▸ **WHAT THE EXERCISE ASKS**: Transcribe the data verbatim and drop its images.

▸ **Page images and extracted text**:
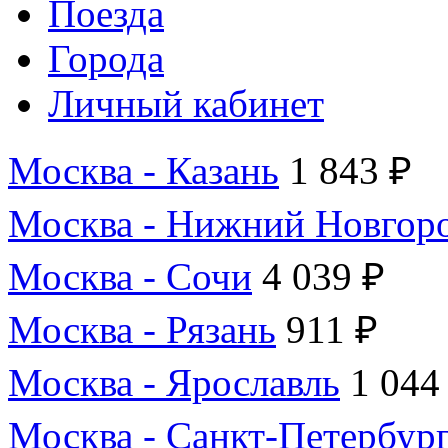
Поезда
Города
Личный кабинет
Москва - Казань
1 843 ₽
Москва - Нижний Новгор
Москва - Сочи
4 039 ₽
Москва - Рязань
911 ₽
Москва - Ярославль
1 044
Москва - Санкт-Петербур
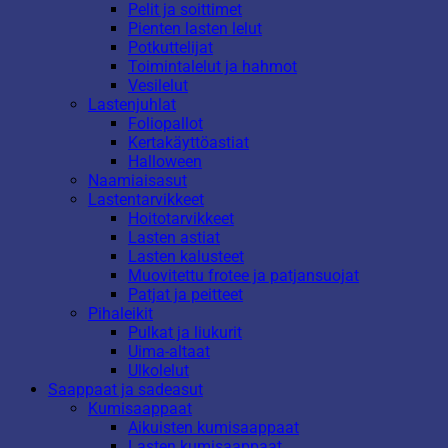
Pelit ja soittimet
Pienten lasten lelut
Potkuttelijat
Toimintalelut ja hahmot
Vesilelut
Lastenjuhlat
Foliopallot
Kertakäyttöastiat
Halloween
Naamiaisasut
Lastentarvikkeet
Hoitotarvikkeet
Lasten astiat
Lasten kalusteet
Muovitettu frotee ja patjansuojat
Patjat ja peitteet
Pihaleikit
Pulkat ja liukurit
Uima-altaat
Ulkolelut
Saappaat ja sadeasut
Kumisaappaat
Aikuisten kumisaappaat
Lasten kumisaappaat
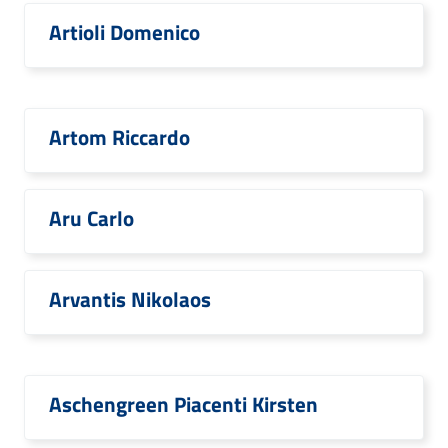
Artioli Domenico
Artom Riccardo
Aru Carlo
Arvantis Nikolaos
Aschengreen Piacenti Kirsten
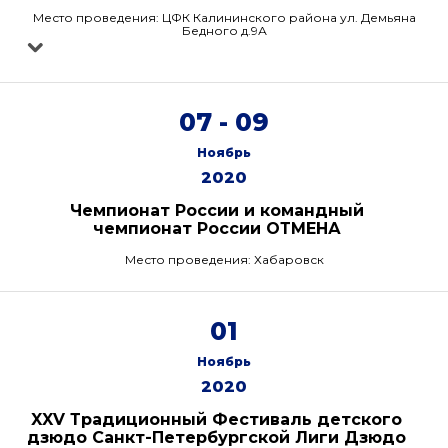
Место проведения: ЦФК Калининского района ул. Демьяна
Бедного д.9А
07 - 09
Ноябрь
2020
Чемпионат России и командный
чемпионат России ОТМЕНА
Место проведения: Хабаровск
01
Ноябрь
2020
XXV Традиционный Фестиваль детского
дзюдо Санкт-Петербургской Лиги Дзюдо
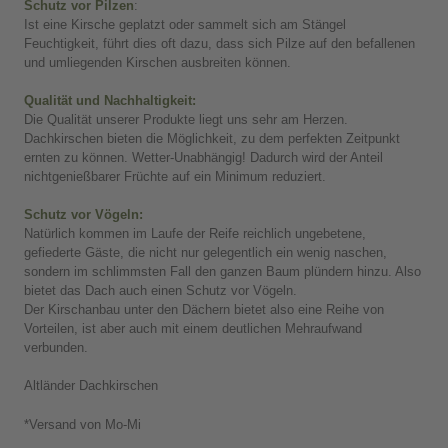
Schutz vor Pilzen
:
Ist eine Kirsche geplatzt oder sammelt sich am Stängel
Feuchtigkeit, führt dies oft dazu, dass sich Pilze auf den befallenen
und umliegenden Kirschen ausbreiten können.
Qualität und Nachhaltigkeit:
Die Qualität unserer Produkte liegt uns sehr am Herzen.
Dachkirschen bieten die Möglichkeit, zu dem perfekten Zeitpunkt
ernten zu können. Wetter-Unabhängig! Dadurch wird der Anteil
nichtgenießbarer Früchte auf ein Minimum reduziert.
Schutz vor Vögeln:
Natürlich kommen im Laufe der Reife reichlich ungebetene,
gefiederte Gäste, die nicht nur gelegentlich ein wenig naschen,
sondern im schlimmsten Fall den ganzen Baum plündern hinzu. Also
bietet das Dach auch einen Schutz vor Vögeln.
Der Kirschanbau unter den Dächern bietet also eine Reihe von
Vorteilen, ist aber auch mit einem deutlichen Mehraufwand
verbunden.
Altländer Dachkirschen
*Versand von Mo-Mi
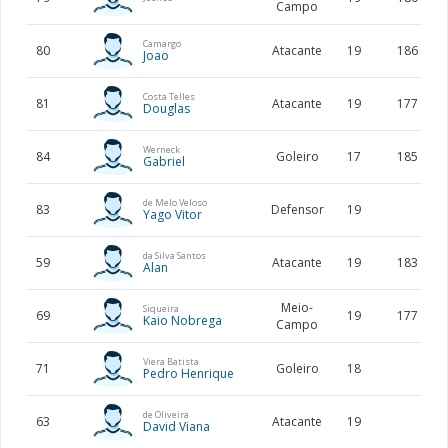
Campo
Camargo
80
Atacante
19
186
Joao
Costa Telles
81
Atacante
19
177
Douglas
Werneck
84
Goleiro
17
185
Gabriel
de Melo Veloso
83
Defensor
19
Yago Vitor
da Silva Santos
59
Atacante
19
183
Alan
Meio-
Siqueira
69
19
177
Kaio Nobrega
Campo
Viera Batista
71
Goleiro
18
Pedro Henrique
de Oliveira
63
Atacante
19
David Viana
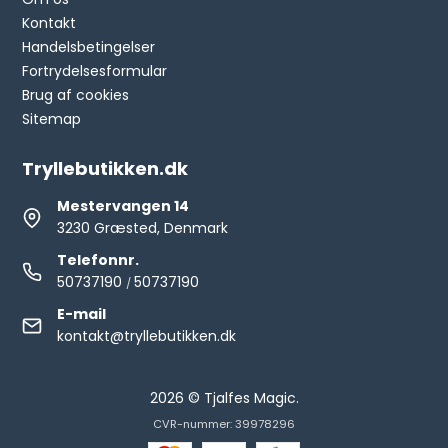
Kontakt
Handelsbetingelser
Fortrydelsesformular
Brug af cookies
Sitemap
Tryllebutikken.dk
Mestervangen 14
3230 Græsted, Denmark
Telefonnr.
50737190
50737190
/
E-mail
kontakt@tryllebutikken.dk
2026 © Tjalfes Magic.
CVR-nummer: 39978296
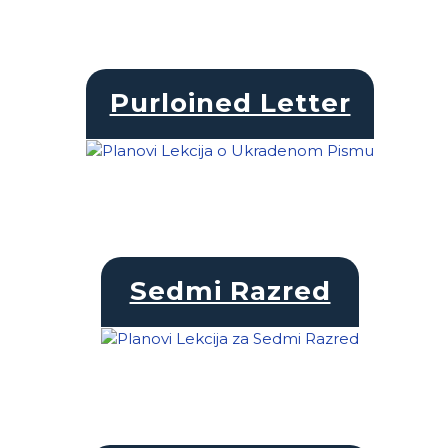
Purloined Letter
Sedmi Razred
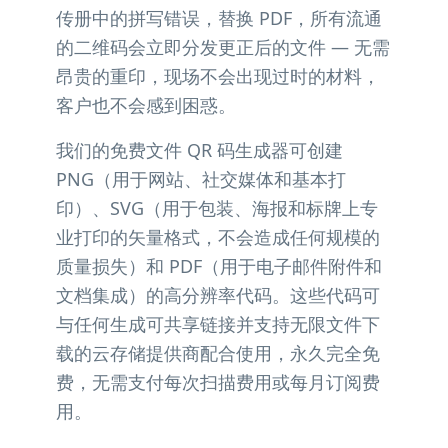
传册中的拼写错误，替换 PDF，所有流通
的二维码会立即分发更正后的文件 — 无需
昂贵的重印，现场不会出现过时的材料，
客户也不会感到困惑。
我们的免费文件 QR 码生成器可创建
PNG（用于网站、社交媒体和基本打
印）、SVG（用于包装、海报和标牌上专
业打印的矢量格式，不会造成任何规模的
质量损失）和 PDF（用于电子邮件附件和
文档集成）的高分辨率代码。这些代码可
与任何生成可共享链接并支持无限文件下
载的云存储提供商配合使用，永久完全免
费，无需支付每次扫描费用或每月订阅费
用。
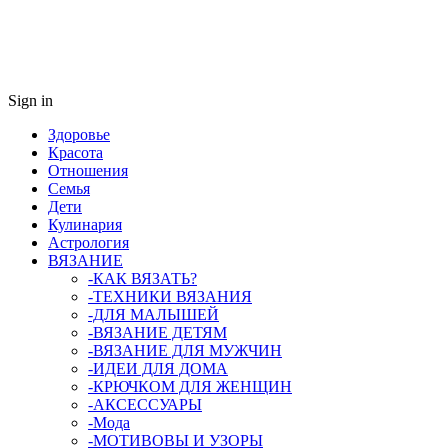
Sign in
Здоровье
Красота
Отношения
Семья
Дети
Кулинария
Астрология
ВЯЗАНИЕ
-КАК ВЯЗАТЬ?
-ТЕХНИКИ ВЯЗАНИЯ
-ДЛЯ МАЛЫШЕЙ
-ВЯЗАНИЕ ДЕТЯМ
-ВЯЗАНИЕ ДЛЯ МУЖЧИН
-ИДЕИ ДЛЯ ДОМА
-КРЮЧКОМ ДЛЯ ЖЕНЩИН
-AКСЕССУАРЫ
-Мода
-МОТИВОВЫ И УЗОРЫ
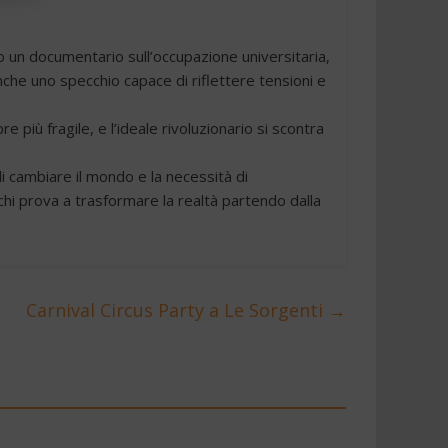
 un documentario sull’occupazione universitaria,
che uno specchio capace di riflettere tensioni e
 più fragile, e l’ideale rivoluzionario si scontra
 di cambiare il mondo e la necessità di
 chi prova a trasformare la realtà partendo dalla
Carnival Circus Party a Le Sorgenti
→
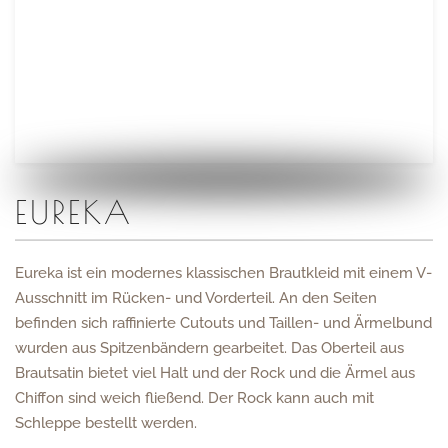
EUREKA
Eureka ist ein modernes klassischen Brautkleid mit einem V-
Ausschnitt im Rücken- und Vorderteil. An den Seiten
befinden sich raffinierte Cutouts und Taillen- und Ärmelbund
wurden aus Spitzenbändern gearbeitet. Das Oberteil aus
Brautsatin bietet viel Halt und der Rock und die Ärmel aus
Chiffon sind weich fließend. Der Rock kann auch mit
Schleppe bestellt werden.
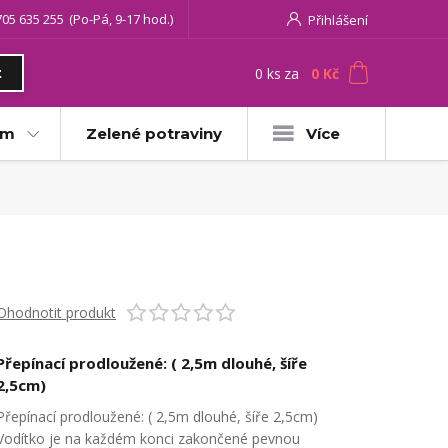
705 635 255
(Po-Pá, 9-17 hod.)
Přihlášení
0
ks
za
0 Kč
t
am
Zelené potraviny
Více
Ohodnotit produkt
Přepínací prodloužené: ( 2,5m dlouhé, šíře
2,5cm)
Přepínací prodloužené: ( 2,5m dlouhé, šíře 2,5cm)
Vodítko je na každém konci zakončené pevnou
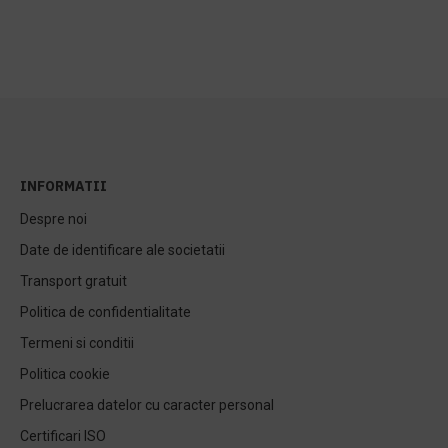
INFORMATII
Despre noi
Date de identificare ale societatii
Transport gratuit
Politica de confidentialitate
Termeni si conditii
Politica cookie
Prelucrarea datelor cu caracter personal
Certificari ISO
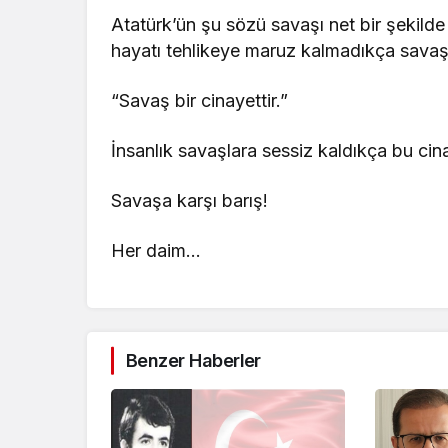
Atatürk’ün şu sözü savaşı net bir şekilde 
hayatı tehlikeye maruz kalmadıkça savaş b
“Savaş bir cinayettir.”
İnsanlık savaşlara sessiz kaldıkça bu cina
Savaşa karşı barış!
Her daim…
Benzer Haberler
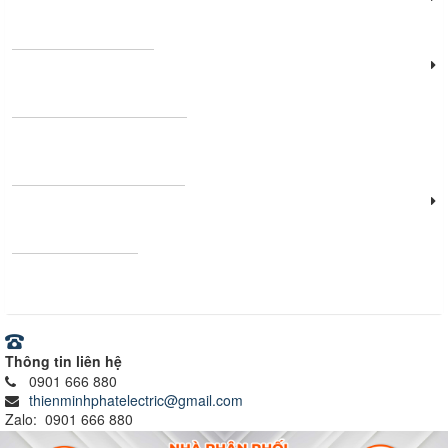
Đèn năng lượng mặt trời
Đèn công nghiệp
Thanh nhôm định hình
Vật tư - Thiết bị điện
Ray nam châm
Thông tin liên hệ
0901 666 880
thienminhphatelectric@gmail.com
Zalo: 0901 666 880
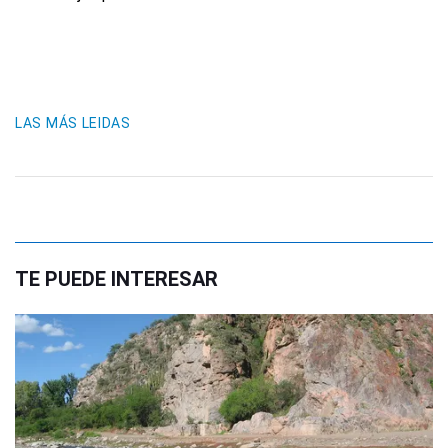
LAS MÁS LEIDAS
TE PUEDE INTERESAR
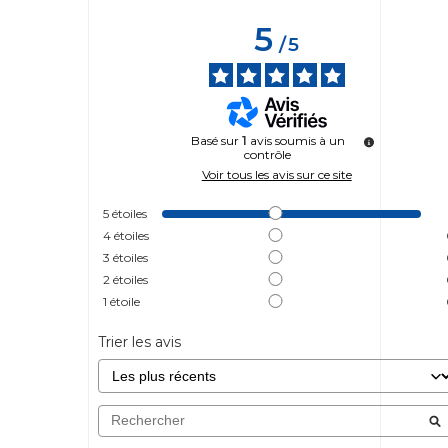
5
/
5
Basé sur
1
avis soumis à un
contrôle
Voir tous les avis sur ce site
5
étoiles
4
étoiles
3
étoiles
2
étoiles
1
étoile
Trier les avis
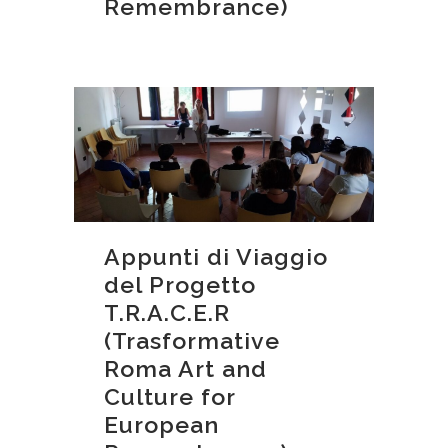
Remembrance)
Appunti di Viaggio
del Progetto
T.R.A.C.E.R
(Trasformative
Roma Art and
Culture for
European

▸ **WRITTEN RESPONSE**:
Поезда
Города
Личный кабинет
Москва - Казань
1 843 ₽
Москва - Нижний Новгор
Москва - Сочи
4 039 ₽
Москва - Рязань
911 ₽
Москва - Ярославль
1 044
Москва - Санкт-Петербур
Pelit ja soittimet
Pienten lasten lelut
Potkuttelijat
Toimintalelut ja hahmot
Vesilelut
Lastenjuhlat
Foliopallot
Kertakäyttöastiat
Halloween
Naamiaisasut
Lastentarvikkeet
Hoitotarvikkeet
Lasten astiat
Lasten kalusteet
Muovitettu frotee ja patjansuojat
Patjat ja peitteet
Pihaleikit
Pulkat ja liukurit
Uima-altaat
Ulkolelut
Saappaat ja sadeasut
Kumisaappaat
Aikuisten kumisaappaat
Lasten kumisaappaat
Artioli Domenico
Artom Riccardo
Aru Carlo
Arvantis Nikolaos
Aschengreen Piacenti Kirsten
Место проведения: ЦФК Калининского района ул. Демьяна
Бедного д.9А
07 - 09
Ноябрь
2020
Чемпионат России и командный
чемпионат России ОТМЕНА
Место проведения: Хабаровск
01
Ноябрь
2020
XXV Традиционный Фестиваль детского
дзюдо Санкт-Петербургской Лиги Дзюдо
Schutz vor Pilzen
:
Ist eine Kirsche geplatzt oder sammelt sich am Stängel
Feuchtigkeit, führt dies oft dazu, dass sich Pilze auf den befallenen
und umliegenden Kirschen ausbreiten können.
Qualität und Nachhaltigkeit:
Die Qualität unserer Produkte liegt uns sehr am Herzen.
Dachkirschen bieten die Möglichkeit, zu dem perfekten Zeitpunkt
ernten zu können. Wetter-Unabhängig! Dadurch wird der Anteil
nichtgenießbarer Früchte auf ein Minimum reduziert.
Schutz vor Vögeln:
Natürlich kommen im Laufe der Reife reichlich ungebetene,
gefiederte Gäste, die nicht nur gelegentlich ein wenig naschen,
sondern im schlimmsten Fall den ganzen Baum plündern hinzu. Also
bietet das Dach auch einen Schutz vor Vögeln.
Der Kirschanbau unter den Dächern bietet also eine Reihe von
Vorteilen, ist aber auch mit einem deutlichen Mehraufwand
verbunden.
Altländer Dachkirschen
*Versand von Mo-Mi
Campo
Camargo
80
Atacante
19
186
Joao
Costa Telles
81
Atacante
19
177
Douglas
Werneck
84
Goleiro
17
185
Gabriel
de Melo Veloso
83
Defensor
19
Yago Vitor
da Silva Santos
59
Atacante
19
183
Alan
Meio-
Siqueira
69
19
177
Kaio Nobrega
Campo
Viera Batista
71
Goleiro
18
Pedro Henrique
de Oliveira
63
Atacante
19
David Viana
Kontakt
Handelsbetingelser
Fortrydelsesformular
Brug af cookies
Sitemap
Tryllebutikken.dk
Mestervangen 14
3230 Græsted, Denmark
Telefonnr.
50737190
50737190
/
E-mail
kontakt@tryllebutikken.dk
2026 © Tjalfes Magic.
CVR-nummer: 39978296
Purloined Letter
Sedmi Razred
传册中的拼写错误，替换 PDF，所有流通
的二维码会立即分发更正后的文件 — 无需
昂贵的重印，现场不会出现过时的材料，
客户也不会感到困惑。
我们的免费文件 QR 码生成器可创建
PNG（用于网站、社交媒体和基本打
印）、SVG（用于包装、海报和标牌上专
业打印的矢量格式，不会造成任何规模的
质量损失）和 PDF（用于电子邮件附件和
文档集成）的高分辨率代码。这些代码可
与任何生成可共享链接并支持无限文件下
载的云存储提供商配合使用，永久完全免
费，无需支付每次扫描费用或每月订阅费
用。
Sign in
Здоровье
Красота
Отношения
Семья
Дети
Кулинария
Астрология
ВЯЗАНИЕ
-КАК ВЯЗАТЬ?
-ТЕХНИКИ ВЯЗАНИЯ
-ДЛЯ МАЛЫШЕЙ
-ВЯЗАНИЕ ДЕТЯМ
-ВЯЗАНИЕ ДЛЯ МУЖЧИН
-ИДЕИ ДЛЯ ДОМА
-КРЮЧКОМ ДЛЯ ЖЕНЩИН
-AКСЕССУАРЫ
-Мода
-МОТИВОВЫ И УЗОРЫ
 un documentario sull’occupazione universitaria,
che uno specchio capace di riflettere tensioni e
 più fragile, e l’ideale rivoluzionario si scontra
 di cambiare il mondo e la necessità di
 chi prova a trasformare la realtà partendo dalla
Carnival Circus Party a Le Sorgenti
→
EUREKA
Eureka ist ein modernes klassischen Brautkleid mit einem V-
Ausschnitt im Rücken- und Vorderteil. An den Seiten
befinden sich raffinierte Cutouts und Taillen- und Ärmelbund
wurden aus Spitzenbändern gearbeitet. Das Oberteil aus
Brautsatin bietet viel Halt und der Rock und die Ärmel aus
Chiffon sind weich fließend. Der Rock kann auch mit
Schleppe bestellt werden.
705 635 255
(Po-Pá, 9-17 hod.)
Přihlášení
0
ks
za
0 Kč
t
am
Zelené potraviny
Více
Ohodnotit produkt
Přepínací prodloužené: ( 2,5m dlouhé, šíře
2,5cm)
Přepínací prodloužené: ( 2,5m dlouhé, šíře 2,5cm)
Vodítko je na každém konci zakončené pevnou
INFORMATII
Despre noi
Date de identificare ale societatii
Transport gratuit
Politica de confidentialitate
Termeni si conditii
Politica cookie
Prelucrarea datelor cu caracter personal
Certificari ISO
Atatürk’ün şu sözü savaşı net bir şekilde 
hayatı tehlikeye maruz kalmadıkça savaş b
“Savaş bir cinayettir.”
İnsanlık savaşlara sessiz kaldıkça bu cina
Savaşa karşı barış!
Her daim…
Benzer Haberler
Đèn năng lượng mặt trời
Đèn công nghiệp
Thanh nhôm định hình
Vật tư - Thiết bị điện
Ray nam châm
Thông tin liên hệ
0901 666 880
thienminhphatelectric@gmail.com
Zalo: 0901 666 880
LAS MÁS LEIDAS
TE PUEDE INTERESAR
5
/
5
Basé sur
1
avis soumis à un
contrôle
Voir tous les avis sur ce site
5
étoiles
4
étoiles
3
étoiles
2
étoiles
1
étoile
Trier les avis
Remembrance)
Appunti di Viaggio
del Progetto
T.R.A.C.E.R
(Trasformative
Roma Art and
Culture for
European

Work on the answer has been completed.